Which river is it in Ireland that they dye green every year for St Patrick’s day like they do in Chicago?

tinyhouse an hour ago | parent | prev [-]

Well, if a Korean car factory worker live and work illegally in the country, then it makes total sense to remove them, regardless if they are serial killers or not. A company shouldn't even hire anyone who is not eligible to work legally in the country. There are laws that need to be followed like everything else.

It sounds like you're saying that you want the country to have open borders so that everyone can come live and work here given they pass some basic checks (no criminal history for example). I am not saying that is wrong, but that's not how pretty much every country in the world operates.

direwolf20 13 minutes ago | parent [-]

> then it makes total sense to remove them, regardless if they are serial killers or not.

Why?

> A company shouldn't even hire anyone who is not eligible to work legally in the country.

Apart from the legal punishments themselves, why not? What goal is achieved by this?

nathan_compton 8 minutes ago | parent | prev | next [-]

Because we like second-class citizens because its easier to exploit their labor.

DrSAR 39 minutes ago | parent | prev | next [-]

No horse either but here is an attempt (ignoring criminal record as you say): Opening the border and letting her rip is clearly not sustainable in the medium term. So you try to make it (reasonably) hard to get in incl. turning people away at the border.

Once they are in (incl illegally so) you concede you have lost on this instance. Now you admit that forcefully removing immigrants carries too high a cost (literally + damage in the communities you remove the immigrants from + your humanitarian image). So you don't.

Somehow that balance seems really hard to get right and edge cases (criminal record) matter.

mindslight an hour ago | parent | prev [-]

Buying into the framework that any of this is about illegal immigrants is a red herring. Immigration is merely a pretext for enabling an unaccountable fascist police state using big data from the consumer surveillance industry to both keep enough people believing the regime's abject reality-insulting lies (the carrot), while extralegally punishing anybody who might be too effective at speaking out (the stick).

10xDev an hour ago | parent | prev [-]

I mean, I don't like CCP tech or public executions of disarmed citizens but saying only 5% is a bit nuts.

paulryanrogers 40 minutes ago | parent | next [-]

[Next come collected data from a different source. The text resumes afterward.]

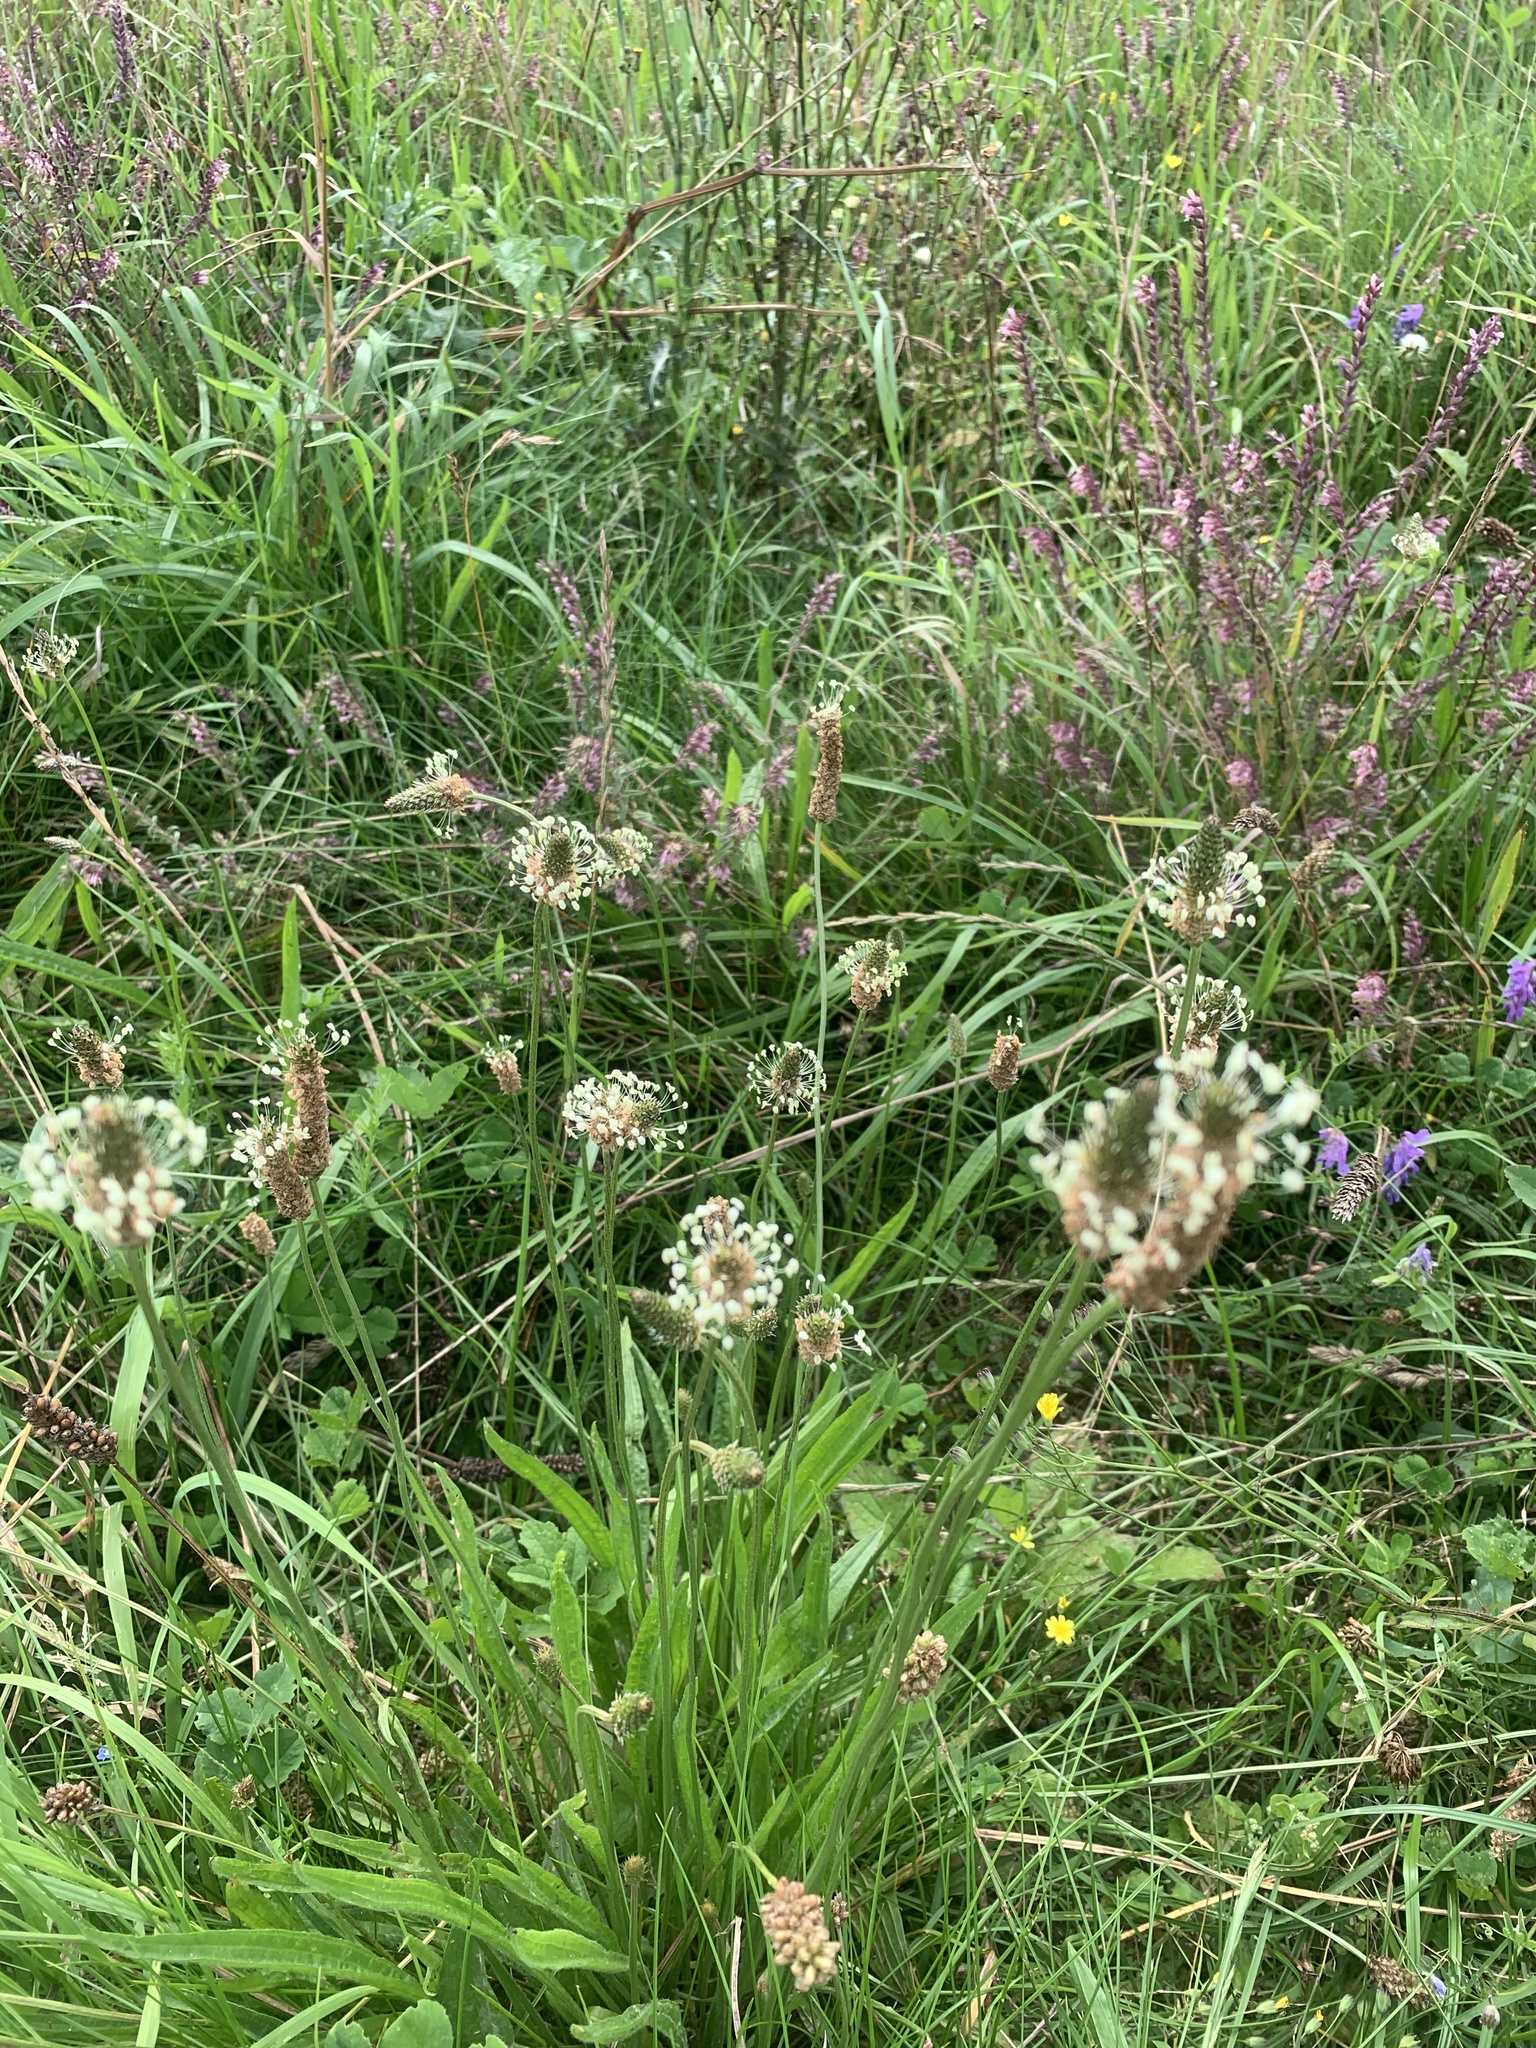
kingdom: Plantae
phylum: Tracheophyta
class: Magnoliopsida
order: Lamiales
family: Plantaginaceae
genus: Plantago
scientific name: Plantago lanceolata
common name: Ribwort plantain
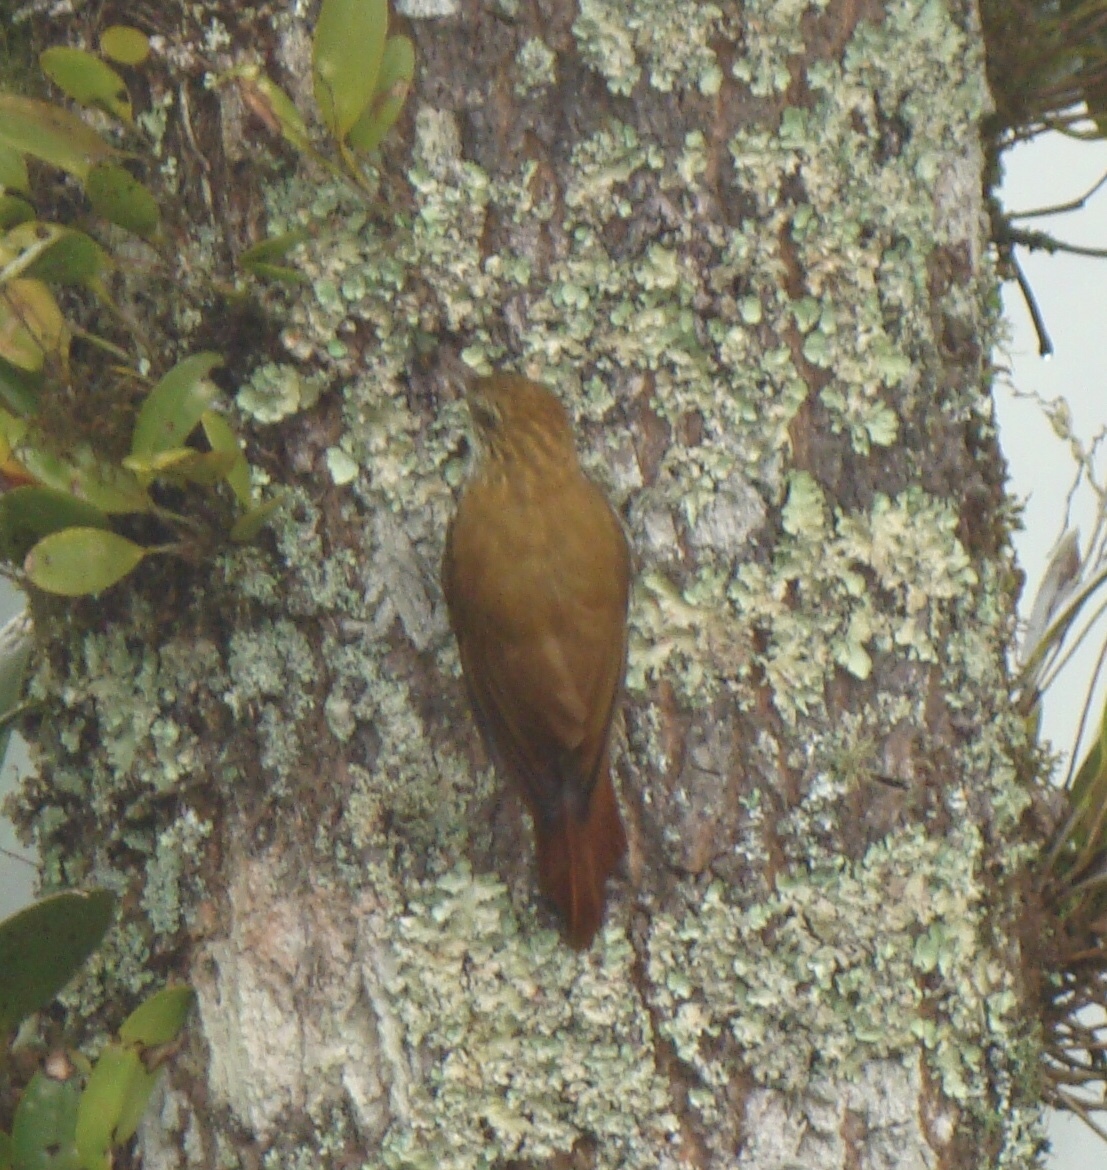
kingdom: Animalia
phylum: Chordata
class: Aves
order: Passeriformes
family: Furnariidae
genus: Lepidocolaptes
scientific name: Lepidocolaptes squamatus
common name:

Another way to look at it: the native born are twice as likely to be arrested for violence and drug crimes.

https://docs.house.gov/meetings/JU/JU01/20250122/117827/HHRG...

direwolf20 an hour ago | parent | prev | next [-]

What percentage of illegal immigrants have committed violent crimes?

therobots927 an hour ago | parent | prev [-]

The stats are pretty clear. Based on DHS own numbers

https://factually.co/fact-checks/politics/number-deported-im...

jfyi 40 minutes ago | parent [-]

I'll read it for them.

This basically states that the figures are based on self reported ICE data and are unreliable at best.

The figure is within a rounding error, and regardless does nothing to change the CCP tech and public executions of citizens in the street in broad daylight in front of dozens of cameras.

smitty1e an hour ago | parent | prev [-]

I hope that we can agree that blowing off the 10A and allowing all of this federal bloat has not been a swift call.

Social services left at the State level would be subject to a smaller pool of votes for approval and are more likely to be funded by actual tax revenue instead of debt.

That is: sustainably.

Furthermore, the lack of One True Database is a safety feature in the face of the inevitable bad actors.

In naval architecture, this is called compartmentalization.

There are good arguments against this, sure, but the current disaster before you would seem a refutation.

paulryanrogers an hour ago | parent [-]

Some states are too poor to effectively fund and maintain their own safety nets. It's common for folks laid off in these states to get a dubious mental health diagnosis to justify SSDI, because doctors know they have no prospects and could well become homeless without it.

smitty1e 15 minutes ago | parent [-]

So we mug other States rather than address the problem?